◆ **GIVEN TASK 1**: In the discussion of intellectuals and collectivism, rewrite the passage that begins at "The Kindle edition" and stops after "is one thing.", substituting "explanatory power" for "predictive power".
◆ **GIVEN TASK 2**: Using the discussion of intellectuals and collectivism, explain in one to three sentences why tribes take longer than individuals to change their minds.
◆ **GIVEN TASK 3**: Extend the discussion of intellectuals and collectivism, beginning after its last sentence.

◆ **SOURCE**:
▽

I suspect the reason because intellectuals tend to collectivism is because a simple matter of definition - if you write about political or social issues, you are considered an "intellectual", if you write about business management or engineering, usually not. In other words, if you write articles proposing political solutions for problems, it is more probable that you will be considered an intellectual than if you write articles proposing more technical/individual/voluntary-association solutions. Of course, political solution are not necessarily coercive solutions - after all, both "raise the minimum wage" and "abolish the minimum wage" are political proposals - but I think that there is a almost natural tendency for the people interested in political issues to fall for the collectivist side almost by default (after all, their primary "instinct" is thinking in government solutions for the problems, almost by definition), and having to fight their instincts to achieve classic liberal conclusions (look that Hayek, Nozick, Friedman, Coase, etc. all began as some kind of socialists or social-democrats).

But, I am not sure if the collectivism of the intellectuals is not a bit of an exageration - yes, socialism (in its several variants) is very popular between the intellectuals; but, if we think a bit, probably classic liberalism / libertarianism is, in some way, also very popular between intellectuals (in the sense that, if very few intellectuals are classic liberals/libertarians, almost all classic liberals/libertarians are some kind of intellectuals - btw, I imagine that this will apply to almost all minority ideologies: its support base will be overwhelming intellectual). If there are ideologies that are very unpopular between intellectuals, it is not classic liberalism/libertarianism, but conservatism and specially christian-democracy (who is a major political force in many countries, specially in Europe, but has almost zero weight between the intellectuals: besides Jacques Maritain - and even him is more a case of post-death involuntary adoption as ideologue - someone knows the name of any famous christian-democratic intellectual?).

Tom Jackson writes:

The Kindle edition of this new book is only $3.40, a very fair price.

Hazel Meade writes:

Perhaps intellectuals are just tribal like most people and the tribe currently tends to lean socialist. It takes longer for tribes to change their minds than individuals, because tribalism makes members want to support the tribal consensus.

Thomas Hutcheson writes:

I do not very much like approaching economic philosophy from the standpoint of the motivations of the people holding one or another position. First it has little predictive power and it tends, I’m afraid, to dichotomizing positions. It rather implies that “intellectuals” all take the same position on “capitalism” and that “capitalism” is one thing.

△

Stored records
▽

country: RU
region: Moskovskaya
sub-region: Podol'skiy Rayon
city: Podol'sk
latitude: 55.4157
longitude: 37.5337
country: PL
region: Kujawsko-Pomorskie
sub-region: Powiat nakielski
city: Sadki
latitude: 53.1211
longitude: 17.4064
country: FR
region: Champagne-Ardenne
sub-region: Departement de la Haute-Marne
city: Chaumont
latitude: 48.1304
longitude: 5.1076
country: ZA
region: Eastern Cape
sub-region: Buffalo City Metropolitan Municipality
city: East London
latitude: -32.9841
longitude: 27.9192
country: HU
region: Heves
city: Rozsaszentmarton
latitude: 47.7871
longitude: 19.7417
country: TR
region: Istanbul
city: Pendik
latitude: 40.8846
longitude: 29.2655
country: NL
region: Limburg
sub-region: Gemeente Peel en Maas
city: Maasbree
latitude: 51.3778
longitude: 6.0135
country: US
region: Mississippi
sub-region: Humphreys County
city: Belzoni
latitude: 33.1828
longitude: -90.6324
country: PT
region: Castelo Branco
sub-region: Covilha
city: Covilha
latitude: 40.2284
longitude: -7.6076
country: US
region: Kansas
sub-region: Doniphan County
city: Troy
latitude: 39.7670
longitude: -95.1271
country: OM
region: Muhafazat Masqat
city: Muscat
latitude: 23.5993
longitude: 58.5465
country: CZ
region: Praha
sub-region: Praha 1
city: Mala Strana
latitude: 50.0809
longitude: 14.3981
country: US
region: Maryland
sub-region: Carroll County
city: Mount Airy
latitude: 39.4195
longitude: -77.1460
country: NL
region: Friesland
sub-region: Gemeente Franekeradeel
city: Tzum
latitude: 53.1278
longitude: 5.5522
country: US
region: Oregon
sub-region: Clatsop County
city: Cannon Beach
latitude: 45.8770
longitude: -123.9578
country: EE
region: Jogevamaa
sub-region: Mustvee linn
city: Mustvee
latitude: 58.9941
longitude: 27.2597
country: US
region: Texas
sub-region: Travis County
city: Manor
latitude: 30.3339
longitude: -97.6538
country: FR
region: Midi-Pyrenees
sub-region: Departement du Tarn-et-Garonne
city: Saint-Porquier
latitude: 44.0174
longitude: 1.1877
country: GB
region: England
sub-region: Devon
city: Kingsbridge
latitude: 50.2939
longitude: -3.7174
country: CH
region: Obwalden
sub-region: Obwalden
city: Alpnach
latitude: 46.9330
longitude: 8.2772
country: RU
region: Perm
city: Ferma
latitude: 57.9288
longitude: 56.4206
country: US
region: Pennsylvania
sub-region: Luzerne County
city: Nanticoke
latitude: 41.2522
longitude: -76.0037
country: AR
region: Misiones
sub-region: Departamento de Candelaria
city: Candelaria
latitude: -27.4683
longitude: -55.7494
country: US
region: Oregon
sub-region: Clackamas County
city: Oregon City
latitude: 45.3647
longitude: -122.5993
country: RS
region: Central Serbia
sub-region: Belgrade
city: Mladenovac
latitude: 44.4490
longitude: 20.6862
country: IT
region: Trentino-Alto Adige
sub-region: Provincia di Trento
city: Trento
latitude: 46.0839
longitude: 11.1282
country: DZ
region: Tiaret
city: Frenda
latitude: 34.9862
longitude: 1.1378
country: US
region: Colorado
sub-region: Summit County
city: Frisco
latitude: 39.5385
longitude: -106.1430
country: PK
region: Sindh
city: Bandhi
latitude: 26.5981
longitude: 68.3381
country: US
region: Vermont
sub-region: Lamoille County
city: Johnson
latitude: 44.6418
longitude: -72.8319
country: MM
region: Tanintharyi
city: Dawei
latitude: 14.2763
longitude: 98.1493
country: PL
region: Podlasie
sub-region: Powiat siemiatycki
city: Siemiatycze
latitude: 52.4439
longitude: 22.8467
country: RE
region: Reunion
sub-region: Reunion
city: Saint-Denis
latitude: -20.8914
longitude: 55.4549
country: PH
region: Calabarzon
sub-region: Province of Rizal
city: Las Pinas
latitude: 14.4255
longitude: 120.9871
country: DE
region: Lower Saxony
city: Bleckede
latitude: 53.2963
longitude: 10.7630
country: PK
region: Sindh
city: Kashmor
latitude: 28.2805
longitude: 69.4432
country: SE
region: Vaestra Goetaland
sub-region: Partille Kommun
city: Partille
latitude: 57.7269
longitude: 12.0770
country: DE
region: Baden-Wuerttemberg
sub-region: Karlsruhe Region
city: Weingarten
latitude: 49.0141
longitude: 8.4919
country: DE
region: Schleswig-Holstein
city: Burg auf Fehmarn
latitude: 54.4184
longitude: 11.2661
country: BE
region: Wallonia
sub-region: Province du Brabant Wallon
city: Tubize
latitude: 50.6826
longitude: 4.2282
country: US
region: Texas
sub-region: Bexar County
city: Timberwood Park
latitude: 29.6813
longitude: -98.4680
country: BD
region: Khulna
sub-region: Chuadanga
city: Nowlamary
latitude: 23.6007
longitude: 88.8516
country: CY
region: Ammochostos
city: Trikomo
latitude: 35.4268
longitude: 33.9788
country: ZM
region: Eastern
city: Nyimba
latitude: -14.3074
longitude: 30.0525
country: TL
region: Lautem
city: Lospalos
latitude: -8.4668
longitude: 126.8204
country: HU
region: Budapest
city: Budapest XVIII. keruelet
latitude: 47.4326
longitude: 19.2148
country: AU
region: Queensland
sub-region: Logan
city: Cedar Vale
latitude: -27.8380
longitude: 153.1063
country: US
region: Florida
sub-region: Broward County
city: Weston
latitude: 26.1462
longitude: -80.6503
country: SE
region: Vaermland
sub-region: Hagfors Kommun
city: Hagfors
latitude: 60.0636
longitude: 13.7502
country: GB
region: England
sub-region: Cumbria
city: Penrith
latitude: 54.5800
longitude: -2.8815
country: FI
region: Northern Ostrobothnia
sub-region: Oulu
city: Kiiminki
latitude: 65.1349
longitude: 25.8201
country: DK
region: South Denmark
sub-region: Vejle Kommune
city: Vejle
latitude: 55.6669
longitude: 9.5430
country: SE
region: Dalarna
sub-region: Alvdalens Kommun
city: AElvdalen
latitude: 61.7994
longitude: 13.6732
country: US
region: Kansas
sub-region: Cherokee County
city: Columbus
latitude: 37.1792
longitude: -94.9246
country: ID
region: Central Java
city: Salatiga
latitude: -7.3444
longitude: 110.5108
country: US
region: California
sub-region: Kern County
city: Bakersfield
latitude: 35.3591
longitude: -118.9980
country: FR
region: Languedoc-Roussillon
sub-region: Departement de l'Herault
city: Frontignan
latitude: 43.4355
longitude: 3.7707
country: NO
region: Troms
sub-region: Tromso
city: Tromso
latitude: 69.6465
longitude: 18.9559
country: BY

△

◆ **EXERCISE ANSWER 1**:
The Kindle edition of this new book is only $3.40, a very fair price.

Hazel Meade writes:

Perhaps intellectuals are just tribal like most people and the tribe currently tends to lean socialist. It takes longer for tribes to change their minds than individuals, because tribalism makes members want to support the tribal consensus.

Thomas Hutcheson writes:

I do not very much like approaching economic philosophy from the standpoint of the motivations of the people holding one or another position. First it has little explanatory power and it tends, I’m afraid, to dichotomizing positions. It rather implies that “intellectuals” all take the same position on “capitalism” and that “capitalism” is one thing.

◆ **EXERCISE ANSWER 2**: Tribes are slower to change their minds because tribalism makes members want to support the tribal consensus.

◆ **EXERCISE ANSWER 3**:
Asking why “intellectuals” oppose “capitalism” is pretty useless in trying to understand why Paul Krugman opposes single payer health insurance in 2017 and even less useful is asking if single payer health insurance in 2017 would be "capitalism" compared to expanding ACA and deriving a policy position from the answer.

Kim Stephens writes:

For a broader analysis of this particular question, I direct the interested reader to Peter Foster's excellent book, "Why We Bite the Invisible Hand".

Seth writes:

I agree with Miguel, it's a self-selection issue. Why would you become an 'intellectual' unless you believed your own BS?

I also think the word 'intellectual' is misleading. Most didn't pass Feynman's first principle: "you must not fool yourself, and you are the easiest person to fool."

WalterB writes:

Aside: Krugman does not oppose single payer nowadays. He just wants to delay it a little, per his recent writings.

Roger McKinney writes:

I'm not a big fan of Friedman. Yeah he was pro-market, but his economics spoke louder and contradicted his pro-market stance by claiming that the central bank can actually control the economy.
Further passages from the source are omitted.